JOB ITEM: Write out all of the records below again, substituting "National Cyber Security Centre" for every occurrence of "NCSC" and leaving everything else unchanged.
● ● ● ●
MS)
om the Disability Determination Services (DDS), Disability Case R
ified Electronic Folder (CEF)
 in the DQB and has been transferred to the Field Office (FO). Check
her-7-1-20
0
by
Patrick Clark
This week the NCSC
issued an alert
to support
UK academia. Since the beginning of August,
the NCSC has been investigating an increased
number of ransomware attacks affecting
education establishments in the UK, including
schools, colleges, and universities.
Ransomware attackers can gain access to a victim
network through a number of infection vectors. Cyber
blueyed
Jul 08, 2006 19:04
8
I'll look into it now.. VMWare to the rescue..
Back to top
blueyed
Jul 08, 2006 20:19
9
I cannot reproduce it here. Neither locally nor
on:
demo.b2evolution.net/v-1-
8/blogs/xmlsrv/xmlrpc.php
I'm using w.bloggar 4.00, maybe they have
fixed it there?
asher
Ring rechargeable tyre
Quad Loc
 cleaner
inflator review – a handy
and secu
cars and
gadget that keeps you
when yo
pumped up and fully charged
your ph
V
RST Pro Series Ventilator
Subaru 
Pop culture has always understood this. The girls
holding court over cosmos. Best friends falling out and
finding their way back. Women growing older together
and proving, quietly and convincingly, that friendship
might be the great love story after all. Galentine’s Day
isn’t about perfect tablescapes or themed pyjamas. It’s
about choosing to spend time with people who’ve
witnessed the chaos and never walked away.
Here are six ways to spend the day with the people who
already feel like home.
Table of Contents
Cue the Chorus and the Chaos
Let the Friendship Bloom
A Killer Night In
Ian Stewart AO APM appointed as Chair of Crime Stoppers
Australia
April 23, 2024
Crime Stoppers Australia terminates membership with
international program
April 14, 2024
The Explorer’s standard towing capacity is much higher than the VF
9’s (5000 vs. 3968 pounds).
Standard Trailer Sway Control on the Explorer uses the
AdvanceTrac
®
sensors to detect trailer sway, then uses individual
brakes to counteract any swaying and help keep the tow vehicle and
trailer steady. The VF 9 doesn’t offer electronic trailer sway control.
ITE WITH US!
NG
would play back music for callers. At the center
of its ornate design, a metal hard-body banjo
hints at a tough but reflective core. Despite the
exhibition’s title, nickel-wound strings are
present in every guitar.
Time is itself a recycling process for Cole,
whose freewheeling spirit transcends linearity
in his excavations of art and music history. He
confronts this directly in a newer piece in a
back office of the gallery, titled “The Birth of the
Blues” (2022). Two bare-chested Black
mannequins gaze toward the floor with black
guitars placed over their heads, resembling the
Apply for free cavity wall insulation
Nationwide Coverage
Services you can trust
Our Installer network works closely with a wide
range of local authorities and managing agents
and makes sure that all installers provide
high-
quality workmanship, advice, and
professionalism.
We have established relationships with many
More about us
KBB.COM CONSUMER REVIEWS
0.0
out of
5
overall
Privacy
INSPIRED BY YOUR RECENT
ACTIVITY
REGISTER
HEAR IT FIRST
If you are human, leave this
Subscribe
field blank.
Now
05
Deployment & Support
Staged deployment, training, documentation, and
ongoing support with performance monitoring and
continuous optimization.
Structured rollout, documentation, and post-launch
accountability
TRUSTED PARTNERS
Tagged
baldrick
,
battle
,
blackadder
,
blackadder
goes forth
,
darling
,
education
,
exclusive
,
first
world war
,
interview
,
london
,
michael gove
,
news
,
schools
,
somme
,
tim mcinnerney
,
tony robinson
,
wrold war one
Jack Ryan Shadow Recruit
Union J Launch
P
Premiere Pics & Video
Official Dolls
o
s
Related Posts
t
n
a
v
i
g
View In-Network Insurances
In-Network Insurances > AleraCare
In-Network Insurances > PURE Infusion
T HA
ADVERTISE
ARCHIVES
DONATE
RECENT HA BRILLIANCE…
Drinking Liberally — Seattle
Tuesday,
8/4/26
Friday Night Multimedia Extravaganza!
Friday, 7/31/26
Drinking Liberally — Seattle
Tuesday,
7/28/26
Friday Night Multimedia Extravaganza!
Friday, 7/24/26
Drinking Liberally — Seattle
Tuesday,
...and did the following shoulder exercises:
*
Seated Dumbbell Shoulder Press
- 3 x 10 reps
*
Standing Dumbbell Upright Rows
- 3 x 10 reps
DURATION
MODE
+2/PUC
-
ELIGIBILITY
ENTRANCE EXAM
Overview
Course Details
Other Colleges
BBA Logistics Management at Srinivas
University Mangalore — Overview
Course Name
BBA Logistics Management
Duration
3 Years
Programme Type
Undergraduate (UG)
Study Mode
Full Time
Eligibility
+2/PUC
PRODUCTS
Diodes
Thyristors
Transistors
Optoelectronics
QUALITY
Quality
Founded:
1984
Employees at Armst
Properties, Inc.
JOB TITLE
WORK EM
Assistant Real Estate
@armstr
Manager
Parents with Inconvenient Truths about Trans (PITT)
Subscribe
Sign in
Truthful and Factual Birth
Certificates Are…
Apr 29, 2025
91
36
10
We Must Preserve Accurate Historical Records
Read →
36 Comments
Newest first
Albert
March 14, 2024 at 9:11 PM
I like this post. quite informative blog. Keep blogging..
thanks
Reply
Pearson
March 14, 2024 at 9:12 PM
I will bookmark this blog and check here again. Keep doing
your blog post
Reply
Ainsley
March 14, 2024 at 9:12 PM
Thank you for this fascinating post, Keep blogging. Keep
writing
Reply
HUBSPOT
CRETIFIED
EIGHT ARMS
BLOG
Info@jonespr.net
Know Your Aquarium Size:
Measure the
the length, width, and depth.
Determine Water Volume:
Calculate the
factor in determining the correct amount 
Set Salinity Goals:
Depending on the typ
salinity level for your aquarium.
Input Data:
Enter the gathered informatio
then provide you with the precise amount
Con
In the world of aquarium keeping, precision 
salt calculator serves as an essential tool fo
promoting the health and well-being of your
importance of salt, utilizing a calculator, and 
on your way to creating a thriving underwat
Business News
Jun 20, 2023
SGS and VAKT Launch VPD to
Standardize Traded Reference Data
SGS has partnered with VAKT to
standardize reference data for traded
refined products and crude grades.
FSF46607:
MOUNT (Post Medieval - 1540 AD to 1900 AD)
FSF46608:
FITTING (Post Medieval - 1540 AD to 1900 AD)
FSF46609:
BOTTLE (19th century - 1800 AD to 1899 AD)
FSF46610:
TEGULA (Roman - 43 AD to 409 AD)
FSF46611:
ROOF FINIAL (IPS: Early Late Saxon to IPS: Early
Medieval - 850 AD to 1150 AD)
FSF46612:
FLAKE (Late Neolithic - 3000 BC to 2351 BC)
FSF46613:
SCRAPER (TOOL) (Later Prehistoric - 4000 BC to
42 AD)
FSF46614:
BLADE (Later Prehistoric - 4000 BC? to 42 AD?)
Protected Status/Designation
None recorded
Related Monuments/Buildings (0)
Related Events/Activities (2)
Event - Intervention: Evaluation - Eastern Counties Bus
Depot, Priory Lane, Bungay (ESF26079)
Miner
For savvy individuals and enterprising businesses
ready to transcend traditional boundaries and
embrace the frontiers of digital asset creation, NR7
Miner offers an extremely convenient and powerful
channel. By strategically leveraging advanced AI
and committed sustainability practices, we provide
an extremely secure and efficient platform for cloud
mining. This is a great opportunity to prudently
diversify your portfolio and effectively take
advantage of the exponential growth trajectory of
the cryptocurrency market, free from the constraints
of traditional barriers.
● ● ● ●
YOUR SOLUTION:
MS)
om the Disability Determination Services (DDS), Disability Case R
ified Electronic Folder (CEF)
 in the DQB and has been transferred to the Field Office (FO). Check
her-7-1-20
0
by
Patrick Clark
This week the National Cyber Security Centre
issued an alert
to support
UK academia. Since the beginning of August,
the National Cyber Security Centre has been investigating an increased
number of ransomware attacks affecting
education establishments in the UK, including
schools, colleges, and universities.
Ransomware attackers can gain access to a victim
network through a number of infection vectors. Cyber
blueyed
Jul 08, 2006 19:04
8
I'll look into it now.. VMWare to the rescue..
Back to top
blueyed
Jul 08, 2006 20:19
9
I cannot reproduce it here. Neither locally nor
on:
demo.b2evolution.net/v-1-
8/blogs/xmlsrv/xmlrpc.php
I'm using w.bloggar 4.00, maybe they have
fixed it there?
asher
Ring rechargeable tyre
Quad Loc
 cleaner
inflator review – a handy
and secu
cars and
gadget that keeps you
when yo
pumped up and fully charged
your ph
V
RST Pro Series Ventilator
Subaru 
Pop culture has always understood this. The girls
holding court over cosmos. Best friends falling out and
finding their way back. Women growing older together
and proving, quietly and convincingly, that friendship
might be the great love story after all. Galentine’s Day
isn’t about perfect tablescapes or themed pyjamas. It’s
about choosing to spend time with people who’ve
witnessed the chaos and never walked away.
Here are six ways to spend the day with the people who
already feel like home.
Table of Contents
Cue the Chorus and the Chaos
Let the Friendship Bloom
A Killer Night In
Ian Stewart AO APM appointed as Chair of Crime Stoppers
Australia
April 23, 2024
Crime Stoppers Australia terminates membership with
international program
April 14, 2024
The Explorer’s standard towing capacity is much higher than the VF
9’s (5000 vs. 3968 pounds).
Standard Trailer Sway Control on the Explorer uses the
AdvanceTrac
®
sensors to detect trailer sway, then uses individual
brakes to counteract any swaying and help keep the tow vehicle and
trailer steady. The VF 9 doesn’t offer electronic trailer sway control.
ITE WITH US!
NG
would play back music for callers. At the center
of its ornate design, a metal hard-body banjo
hints at a tough but reflective core. Despite the
exhibition’s title, nickel-wound strings are
present in every guitar.
Time is itself a recycling process for Cole,
whose freewheeling spirit transcends linearity
in his excavations of art and music history. He
confronts this directly in a newer piece in a
back office of the gallery, titled “The Birth of the
Blues” (2022). Two bare-chested Black
mannequins gaze toward the floor with black
guitars placed over their heads, resembling the
Apply for free cavity wall insulation
Nationwide Coverage
Services you can trust
Our Installer network works closely with a wide
range of local authorities and managing agents
and makes sure that all installers provide
high-
quality workmanship, advice, and
professionalism.
We have established relationships with many
More about us
KBB.COM CONSUMER REVIEWS
0.0
out of
5
overall
Privacy
INSPIRED BY YOUR RECENT
ACTIVITY
REGISTER
HEAR IT FIRST
If you are human, leave this
Subscribe
field blank.
Now
05
Deployment & Support
Staged deployment, training, documentation, and
ongoing support with performance monitoring and
continuous optimization.
Structured rollout, documentation, and post-launch
accountability
TRUSTED PARTNERS
Tagged
baldrick
,
battle
,
blackadder
,
blackadder
goes forth
,
darling
,
education
,
exclusive
,
first
world war
,
interview
,
london
,
michael gove
,
news
,
schools
,
somme
,
tim mcinnerney
,
tony robinson
,
wrold war one
Jack Ryan Shadow Recruit
Union J Launch
P
Premiere Pics & Video
Official Dolls
o
s
Related Posts
t
n
a
v
i
g
View In-Network Insurances
In-Network Insurances > AleraCare
In-Network Insurances > PURE Infusion
T HA
ADVERTISE
ARCHIVES
DONATE
RECENT HA BRILLIANCE…
Drinking Liberally — Seattle
Tuesday,
8/4/26
Friday Night Multimedia Extravaganza!
Friday, 7/31/26
Drinking Liberally — Seattle
Tuesday,
7/28/26
Friday Night Multimedia Extravaganza!
Friday, 7/24/26
Drinking Liberally — Seattle
Tuesday,
...and did the following shoulder exercises:
*
Seated Dumbbell Shoulder Press
- 3 x 10 reps
*
Standing Dumbbell Upright Rows
- 3 x 10 reps
DURATION
MODE
+2/PUC
-
ELIGIBILITY
ENTRANCE EXAM
Overview
Course Details
Other Colleges
BBA Logistics Management at Srinivas
University Mangalore — Overview
Course Name
BBA Logistics Management
Duration
3 Years
Programme Type
Undergraduate (UG)
Study Mode
Full Time
Eligibility
+2/PUC
PRODUCTS
Diodes
Thyristors
Transistors
Optoelectronics
QUALITY
Quality
Founded:
1984
Employees at Armst
Properties, Inc.
JOB TITLE
WORK EM
Assistant Real Estate
@armstr
Manager
Parents with Inconvenient Truths about Trans (PITT)
Subscribe
Sign in
Truthful and Factual Birth
Certificates Are…
Apr 29, 2025
91
36
10
We Must Preserve Accurate Historical Records
Read →
36 Comments
Newest first
Albert
March 14, 2024 at 9:11 PM
I like this post. quite informative blog. Keep blogging..
thanks
Reply
Pearson
March 14, 2024 at 9:12 PM
I will bookmark this blog and check here again. Keep doing
your blog post
Reply
Ainsley
March 14, 2024 at 9:12 PM
Thank you for this fascinating post, Keep blogging. Keep
writing
Reply
HUBSPOT
CRETIFIED
EIGHT ARMS
BLOG
Info@jonespr.net
Know Your Aquarium Size:
Measure the
the length, width, and depth.
Determine Water Volume:
Calculate the
factor in determining the correct amount 
Set Salinity Goals:
Depending on the typ
salinity level for your aquarium.
Input Data:
Enter the gathered informatio
then provide you with the precise amount
Con
In the world of aquarium keeping, precision 
salt calculator serves as an essential tool fo
promoting the health and well-being of your
importance of salt, utilizing a calculator, and 
on your way to creating a thriving underwat
Business News
Jun 20, 2023
SGS and VAKT Launch VPD to
Standardize Traded Reference Data
SGS has partnered with VAKT to
standardize reference data for traded
refined products and crude grades.
FSF46607:
MOUNT (Post Medieval - 1540 AD to 1900 AD)
FSF46608:
FITTING (Post Medieval - 1540 AD to 1900 AD)
FSF46609:
BOTTLE (19th century - 1800 AD to 1899 AD)
FSF46610:
TEGULA (Roman - 43 AD to 409 AD)
FSF46611:
ROOF FINIAL (IPS: Early Late Saxon to IPS: Early
Medieval - 850 AD to 1150 AD)
FSF46612:
FLAKE (Late Neolithic - 3000 BC to 2351 BC)
FSF46613:
SCRAPER (TOOL) (Later Prehistoric - 4000 BC to
42 AD)
FSF46614:
BLADE (Later Prehistoric - 4000 BC? to 42 AD?)
Protected Status/Designation
None recorded
Related Monuments/Buildings (0)
Related Events/Activities (2)
Event - Intervention: Evaluation - Eastern Counties Bus
Depot, Priory Lane, Bungay (ESF26079)
Miner
For savvy individuals and enterprising businesses
ready to transcend traditional boundaries and
embrace the frontiers of digital asset creation, NR7
Miner offers an extremely convenient and powerful
channel. By strategically leveraging advanced AI
and committed sustainability practices, we provide
an extremely secure and efficient platform for cloud
mining. This is a great opportunity to prudently
diversify your portfolio and effectively take
advantage of the exponential growth trajectory of
the cryptocurrency market, free from the constraints
of traditional barriers.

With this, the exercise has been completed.